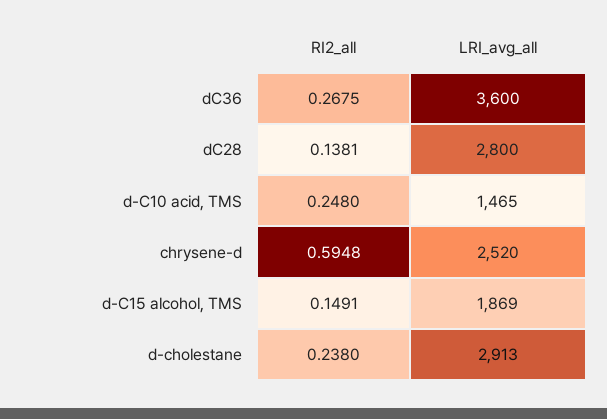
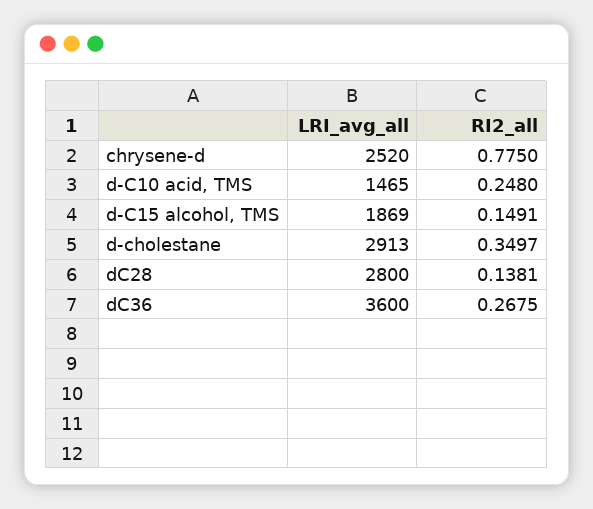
RI2_all, chrysene-d: 0.5948 -> 0.775
RI2_all, d-cholestane: 0.238 -> 0.3497

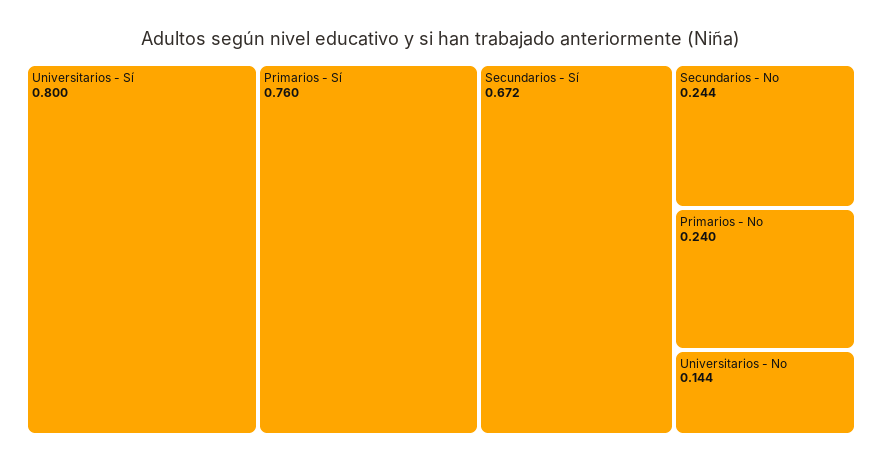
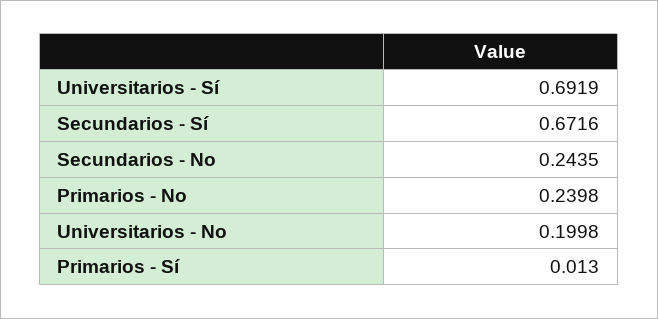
Universitarios - Sí: 0.8 -> 0.6919
Primarios - Sí: 0.76 -> 0.013
Universitarios - No: 0.144 -> 0.1998

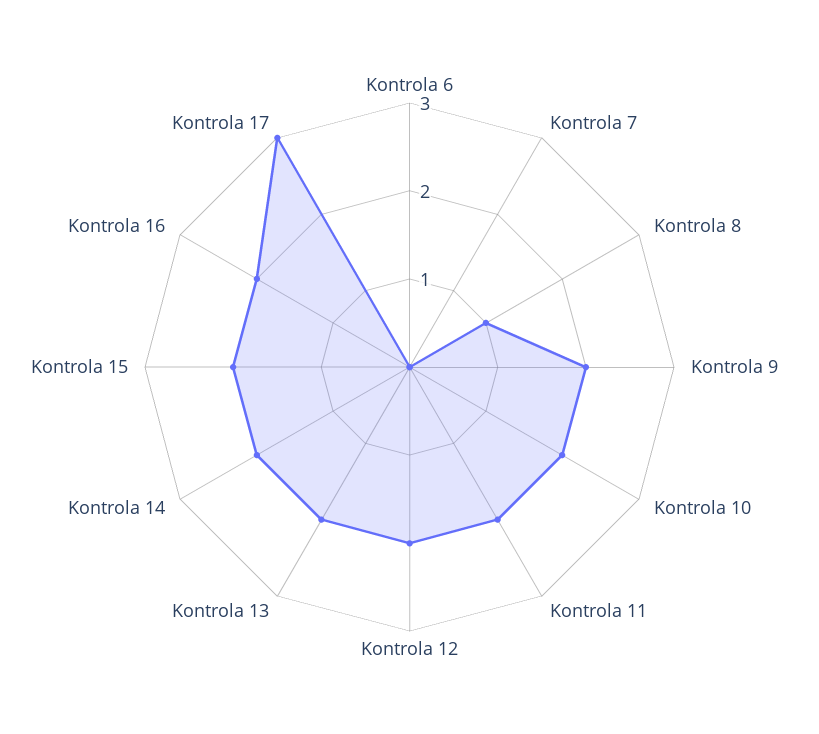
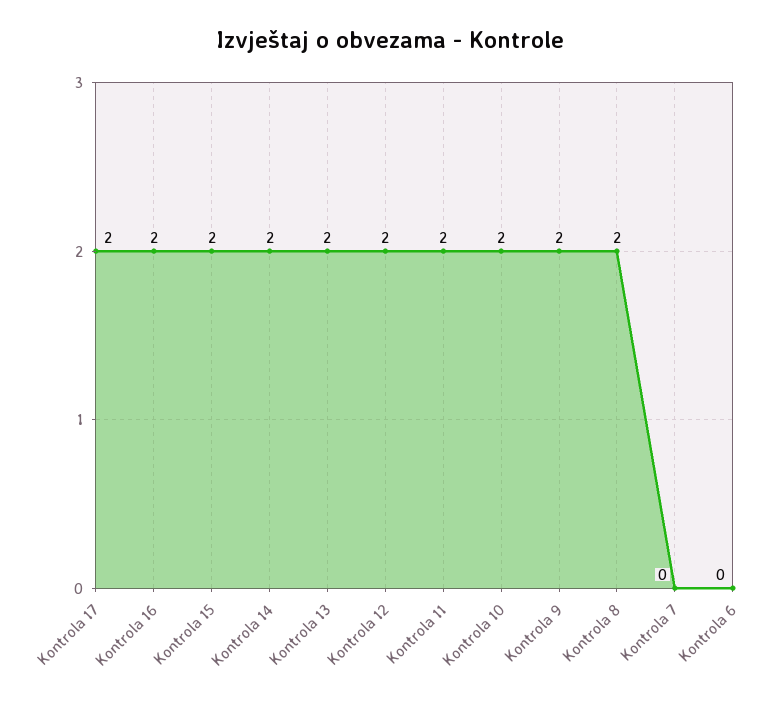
Kontrola 8: 1 -> 2
Kontrola 17: 3 -> 2

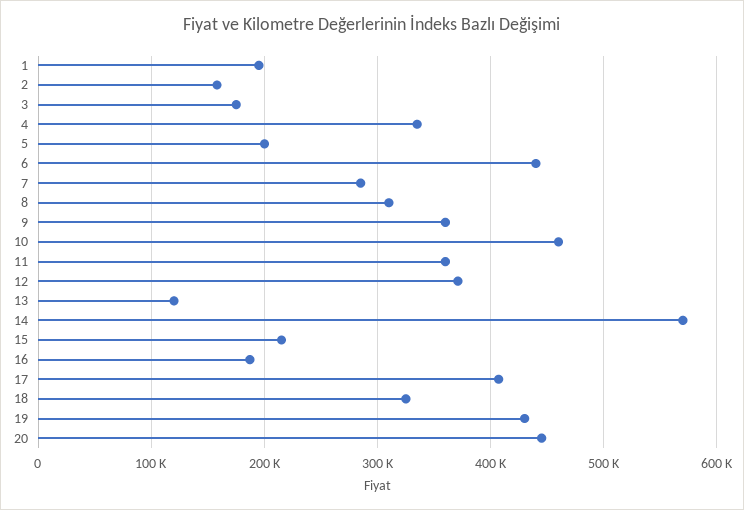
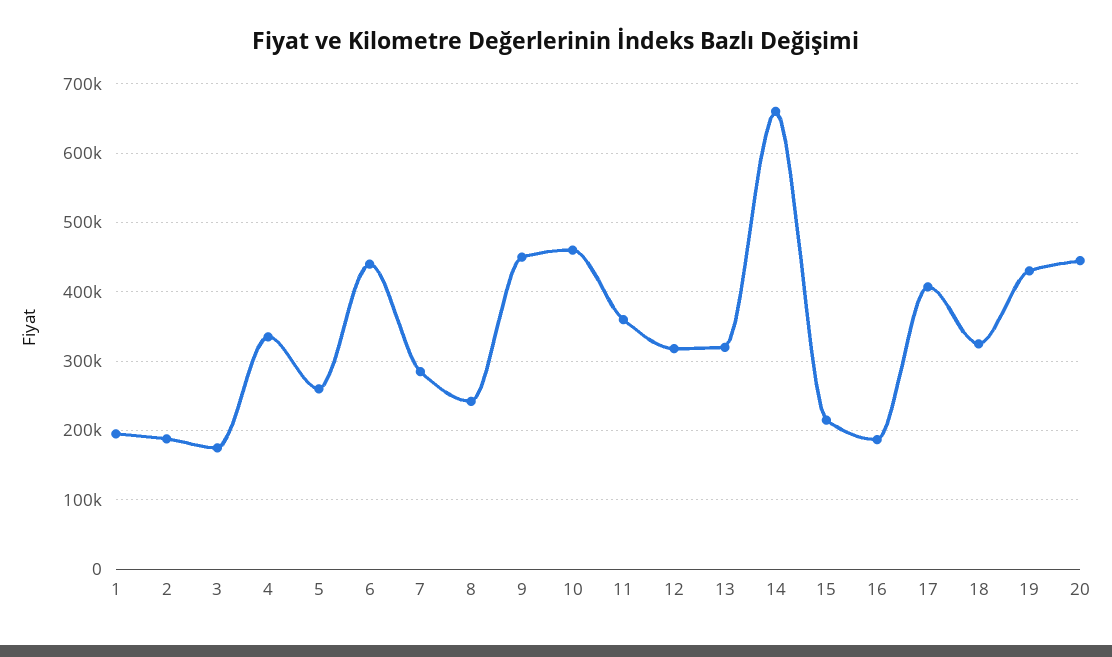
2: 160000 -> 190000
5: 200000 -> 260000
8: 310000 -> 240000
9: 360000 -> 450000
12: 370000 -> 320000
13: 120000 -> 320000
14: 570000 -> 660000

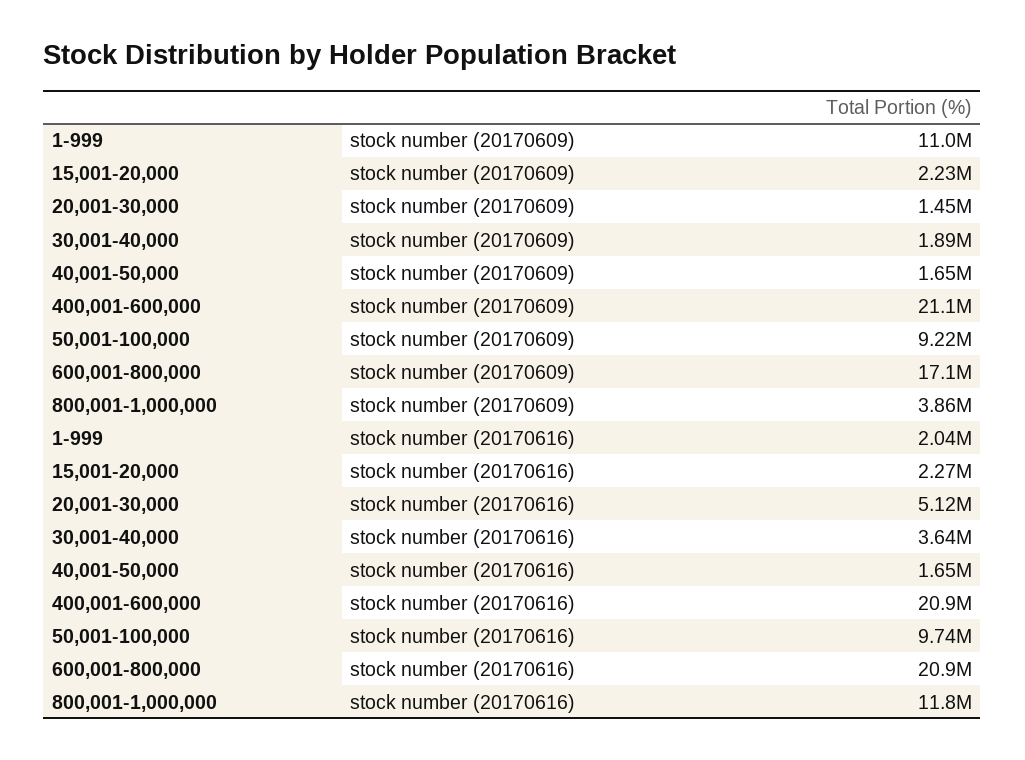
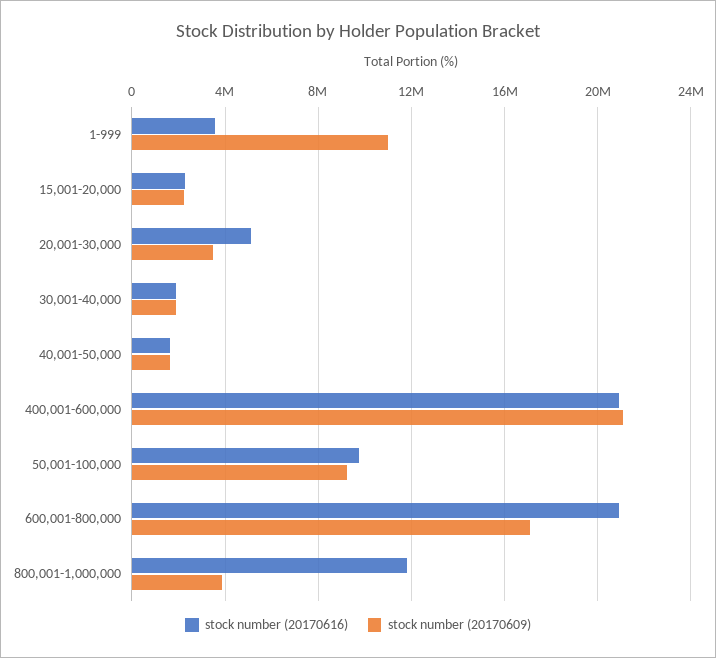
stock number (20170609), 20,001-30,000: 1450000 -> 3500000
stock number (20170616), 1-999: 2040000 -> 3500000
stock number (20170616), 30,001-40,000: 3640000 -> 2000000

**What you need to do:**
Return the listing exactly as it appears, excluding any image.

**Result for this task:**
RI2_all, chrysene-d: 0.5948 -> 0.775
RI2_all, d-cholestane: 0.238 -> 0.3497

Universitarios - Sí: 0.8 -> 0.6919
Primarios - Sí: 0.76 -> 0.013
Universitarios - No: 0.144 -> 0.1998

Kontrola 8: 1 -> 2
Kontrola 17: 3 -> 2

2: 160000 -> 190000
5: 200000 -> 260000
8: 310000 -> 240000
9: 360000 -> 450000
12: 370000 -> 320000
13: 120000 -> 320000
14: 570000 -> 660000

stock number (20170609), 20,001-30,000: 1450000 -> 3500000
stock number (20170616), 1-999: 2040000 -> 3500000
stock number (20170616), 30,001-40,000: 3640000 -> 2000000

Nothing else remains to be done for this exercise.